**SUAS INSTRUÇÕES**
Transcreva, sem mudar nada, tudo o que vai de "Desta forma, os" até "vibra com a voz." no trecho sobre o canto e a voz.

**TRECHO CITADO**
* * * * * * * * *
O particular prazer que a escuta dos cantos populares desperta vem deste sentimento de equilíbrio interno, da simplicidade e da harmonia coletiva que eles veiculam e desta impressão de integração profunda, de “pé no chão” que eles transmitem (“grounding” em inglês).
No ocidente, cantar se transformou cada vez mais num ato desconectado das atividades cotidianas, um acontecimento específico em um lugar específico, com movimentos corporais artificiais, diante de um público que “não sabe mais cantar”.
Trabalhar a sua voz geralmente significa se lançar no estudo do canto clássico ou permanecer com a sua voz “natural” e escolher um repertório. De qualquer forma são decisões que se baseiam, na maioria das vezes, em um pensamento fragmentado: a técnica contra o natural, a voz de cabeça contra a voz de peito… A conseqüência desta fragmentação é o aparecimento progressivo de dificuldades vocais cada vez mais sérias, que vão desde o mau funcionamento até patologias com nódulos nas cordas vocais, voz “quebrada”- sem que compreendamos o que está acontecendo, já que o funcionamento da voz é tão complexo.
Como reencontrar um funcionamento global para se trabalhar a voz do corpo? Como produzir o som com o corpo, com o nosso instrumento interior em movimento? Como recriar o movimento interior, a vibração, a atividade interna da qual ela era, antigamente, conduzida de forma natural pela vida que levávamos, da maneira pela qual a voz se inscrevia no cotidiano, nos gestos do cotidiano? Como reencontrar um instrumento são que possa em seguida se utilizar de forma proveitosa do trabalho técnico ou de todas as formas de treinamento?
Inicialmente, esquecendo tudo o que divide, deixando de lado tudo que tem origem apenas no pensamento, as idéias pré-concebidas e abstratas; e trabalhando a partir do pensamento dentro do corpo, recorrendo a uma relação completamente diferente entre o físico e o mental, que F.M.Alexander (ator australiano, que graças a um caminho completamente novo restabeleceu um corpo para a sua voz curando-a de afonias) chamou de “unidade psico-física”. A Técnica Alexander, ao estabelecer a relação cabeça-pescoço-costas que possuíamos na infância e que pouco a pouco fomos perdendo ao amontoarmo-nos em cadeiras, permite que eliminemos as tensões inúteis e que restabeleçamos a boa tensão muscular apropriada ao esforço requisitado. Esta circulação de energia chamada “Direções” possibilita que reencontremos um movimento interior sem fazê-lo, mas permitindo que ele aconteça.
Desta forma, os problemas posturais que geram uma voz limitada encontram uma solução: as pernas não estão mais tensas e bloqueadas pelo peso da imobilidade, o corpo conflituado entre “a parte de cima” e a “parte de baixo”, o diafragma aprisionado pelas costas tensas e o peso da bacia em direção ao solo. O corpo não estando mais esmagado na luta contra a gravidade pode se abrir e encontrar sua expansão dentro de uma verdadeira dinâmica. Uma boa utilização das nossas direções nos permite deixar produzir a quantidade de ar e sustentação necessários a um equilíbrio geral, o corpo todo vibra com a voz.
* * * * * * * * *
**MATERIAL FORNECIDO**
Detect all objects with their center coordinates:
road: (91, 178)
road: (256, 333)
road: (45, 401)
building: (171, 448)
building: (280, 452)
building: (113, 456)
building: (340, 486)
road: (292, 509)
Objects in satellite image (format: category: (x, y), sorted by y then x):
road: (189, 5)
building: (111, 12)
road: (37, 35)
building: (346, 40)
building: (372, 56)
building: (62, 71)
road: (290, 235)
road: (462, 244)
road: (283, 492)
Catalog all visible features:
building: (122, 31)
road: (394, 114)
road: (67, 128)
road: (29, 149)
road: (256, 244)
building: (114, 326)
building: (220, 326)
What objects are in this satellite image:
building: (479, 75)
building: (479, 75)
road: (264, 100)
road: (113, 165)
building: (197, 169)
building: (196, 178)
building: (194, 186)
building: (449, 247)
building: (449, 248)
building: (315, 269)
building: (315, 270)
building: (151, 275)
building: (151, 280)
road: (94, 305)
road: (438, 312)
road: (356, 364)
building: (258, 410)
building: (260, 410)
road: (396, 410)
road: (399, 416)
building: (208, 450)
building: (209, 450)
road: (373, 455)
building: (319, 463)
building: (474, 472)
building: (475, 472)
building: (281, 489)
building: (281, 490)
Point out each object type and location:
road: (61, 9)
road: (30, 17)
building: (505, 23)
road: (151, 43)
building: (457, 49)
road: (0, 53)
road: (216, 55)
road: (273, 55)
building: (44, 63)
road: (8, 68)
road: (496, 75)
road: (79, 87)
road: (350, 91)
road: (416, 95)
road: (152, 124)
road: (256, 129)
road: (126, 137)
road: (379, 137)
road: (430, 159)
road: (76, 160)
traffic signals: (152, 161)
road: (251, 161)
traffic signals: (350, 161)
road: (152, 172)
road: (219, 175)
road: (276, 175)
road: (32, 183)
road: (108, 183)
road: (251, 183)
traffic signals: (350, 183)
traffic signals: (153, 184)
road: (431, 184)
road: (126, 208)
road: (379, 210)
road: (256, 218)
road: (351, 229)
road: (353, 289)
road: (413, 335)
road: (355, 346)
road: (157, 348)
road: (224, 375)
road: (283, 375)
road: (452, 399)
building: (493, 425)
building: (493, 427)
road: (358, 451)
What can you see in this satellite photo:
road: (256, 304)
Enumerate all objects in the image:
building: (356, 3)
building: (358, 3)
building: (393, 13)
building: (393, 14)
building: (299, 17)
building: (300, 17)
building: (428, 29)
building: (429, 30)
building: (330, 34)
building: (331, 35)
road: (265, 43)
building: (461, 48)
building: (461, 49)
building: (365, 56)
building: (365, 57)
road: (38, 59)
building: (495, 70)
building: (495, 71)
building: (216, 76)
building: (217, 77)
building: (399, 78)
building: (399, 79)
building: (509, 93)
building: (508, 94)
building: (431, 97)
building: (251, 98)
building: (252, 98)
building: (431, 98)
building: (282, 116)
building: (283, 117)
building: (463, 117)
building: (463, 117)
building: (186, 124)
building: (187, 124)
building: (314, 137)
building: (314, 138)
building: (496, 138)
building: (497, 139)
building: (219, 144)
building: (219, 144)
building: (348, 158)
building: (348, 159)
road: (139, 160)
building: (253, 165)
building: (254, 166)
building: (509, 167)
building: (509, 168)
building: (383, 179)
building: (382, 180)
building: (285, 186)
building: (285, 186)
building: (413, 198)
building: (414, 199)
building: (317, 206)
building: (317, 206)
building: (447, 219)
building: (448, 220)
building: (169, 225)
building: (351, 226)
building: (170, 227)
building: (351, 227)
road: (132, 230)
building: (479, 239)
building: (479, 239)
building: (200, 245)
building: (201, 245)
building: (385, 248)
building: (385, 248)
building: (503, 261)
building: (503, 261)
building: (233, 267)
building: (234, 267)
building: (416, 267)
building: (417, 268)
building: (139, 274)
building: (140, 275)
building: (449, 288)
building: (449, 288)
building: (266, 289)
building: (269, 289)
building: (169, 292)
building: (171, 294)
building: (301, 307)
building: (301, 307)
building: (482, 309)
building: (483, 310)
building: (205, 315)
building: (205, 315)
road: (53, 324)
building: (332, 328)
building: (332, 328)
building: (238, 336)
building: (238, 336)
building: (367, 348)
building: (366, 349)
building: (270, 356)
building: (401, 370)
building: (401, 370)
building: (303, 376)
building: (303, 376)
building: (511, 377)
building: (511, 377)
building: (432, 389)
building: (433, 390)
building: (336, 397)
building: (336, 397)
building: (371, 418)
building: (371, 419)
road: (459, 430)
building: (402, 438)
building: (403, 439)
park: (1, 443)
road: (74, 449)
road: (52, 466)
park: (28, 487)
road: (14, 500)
* * * * * * * * *
**RESPOSTA DO EXERCÍCIO**
Desta forma, os problemas posturais que geram uma voz limitada encontram uma solução: as pernas não estão mais tensas e bloqueadas pelo peso da imobilidade, o corpo conflituado entre “a parte de cima” e a “parte de baixo”, o diafragma aprisionado pelas costas tensas e o peso da bacia em direção ao solo. O corpo não estando mais esmagado na luta contra a gravidade pode se abrir e encontrar sua expansão dentro de uma verdadeira dinâmica. Uma boa utilização das nossas direções nos permite deixar produzir a quantidade de ar e sustentação necessários a um equilíbrio geral, o corpo todo vibra com a voz.